Formation at the Heart
The formation of disciples of Christ is the heart of Christian education. It can become just another “program” left to a small band of well-meaning, dedicated volunteers in the busy parish agenda, absorbing no more than one hour a week. “The Church is not ‘program,’” says Bishop Anderson. “We need a new way of seeing the Church as extended family.”
American society is absorbed with the importance of the individual, and many American Christians have “privatized their religion.” Bishop Anderson sees these dangers as “our own Babylonian captivity,” and he challenges the Church to be a community where people also see themselves as part of a whole with responsibilities for living out the gospel and teaching the traditions.
How would the concept of tiospaye look in an Episcopal parish? Drawing on eight years of experience as a non-stipendiary priest in Christ Church, Alto, TN, he calls for clergy to lead the way “by reclaiming the function of priest as rabbi, as the bearer of tradition.”
In a Jewish congregation, the rabbi is the chief teacher. “I find it curious,” he reflects, “that we see education and formation as one of many functions. Clergy rarely teach. The role of the clergy needs to be renewed through recovery of a sense of what it means to be a teacher.”
The priesthood also needs to “reclaim the icon, the function and symbol of the bearer of tradition” in the Church.

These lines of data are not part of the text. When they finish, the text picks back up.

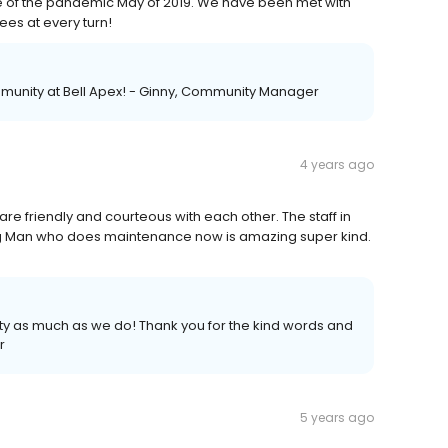
le of the pandemic May of 2019. We have been met with
es at every turn!
mmunity at Bell Apex! - Ginny, Community Manager
4 years ago
are friendly and courteous with each other. The staff in
ung Man who does maintenance now is amazing super kind.
ty as much as we do! Thank you for the kind words and
r
5 years ago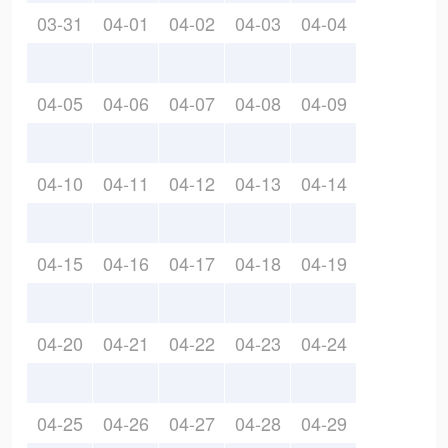
03-31
04-01
04-02
04-03
04-04
04-05
04-06
04-07
04-08
04-09
04-10
04-11
04-12
04-13
04-14
04-15
04-16
04-17
04-18
04-19
04-20
04-21
04-22
04-23
04-24
04-25
04-26
04-27
04-28
04-29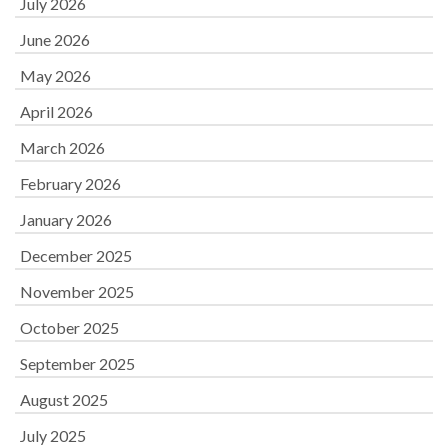
July 2026
June 2026
May 2026
April 2026
March 2026
February 2026
January 2026
December 2025
November 2025
October 2025
September 2025
August 2025
July 2025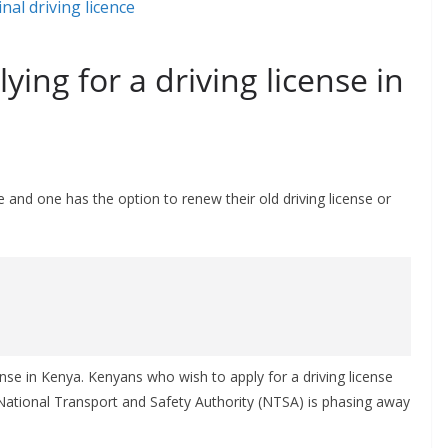
lying for a driving license in
ne and one has the option to renew their old driving license or
icense in Kenya. Kenyans who wish to apply for a driving license
as National Transport and Safety Authority (NTSA) is phasing away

Bishop Anderson quotes one of his mentors, Urban T. Holmes, former Dean of the School of Theology of the University of the South, who believed that, like the rabbi, “the priest is the one who embodies wisdom” through a life of holiness, devotion, and commitment.
“Spiritual formation is the birthright of every baptized Christian,” says Bishop Anderson. But serious formation is reserved for the clergy. Popular series such as Education for Ministry (EFM, a multi-year course of immersion in the Scriptures, Bible, and traditions of the Church) “points to the hunger for something else” among lay persons besides sixty minutes of instruction and a sermon on Sunday morning.
As he prepares for his new responsibilities at General Seminary, he envisions seminaries as places to provide formation for God’s people. “We must overcome the distinction between theological discussion and Christian education.”
Still Many Questions
Even with a deep background in theology and anthropology, parish ministry, and the episcopate, Craig Barry Anderson does not pretend to have all the answers. “I have lots of questions,” says the 50-year-old bishop. He and his wife, Liz, a city planner, have three children: a son, Court, who is a sophomore at the University of Minnesota; and two daughters, Megan, a high school student spending a year in France, and Ragnar, who is in grade 6.
The Andersons will make their home on the campus of General Seminary, in the Chelsea section of New York City, next spring, as he enters the Dean’s office.
Leaving the Lakota people is hard. But Bishop Anderson has learned from them that one never really leaves the circle “where we can whisper the secrets of God and deepen our faith.”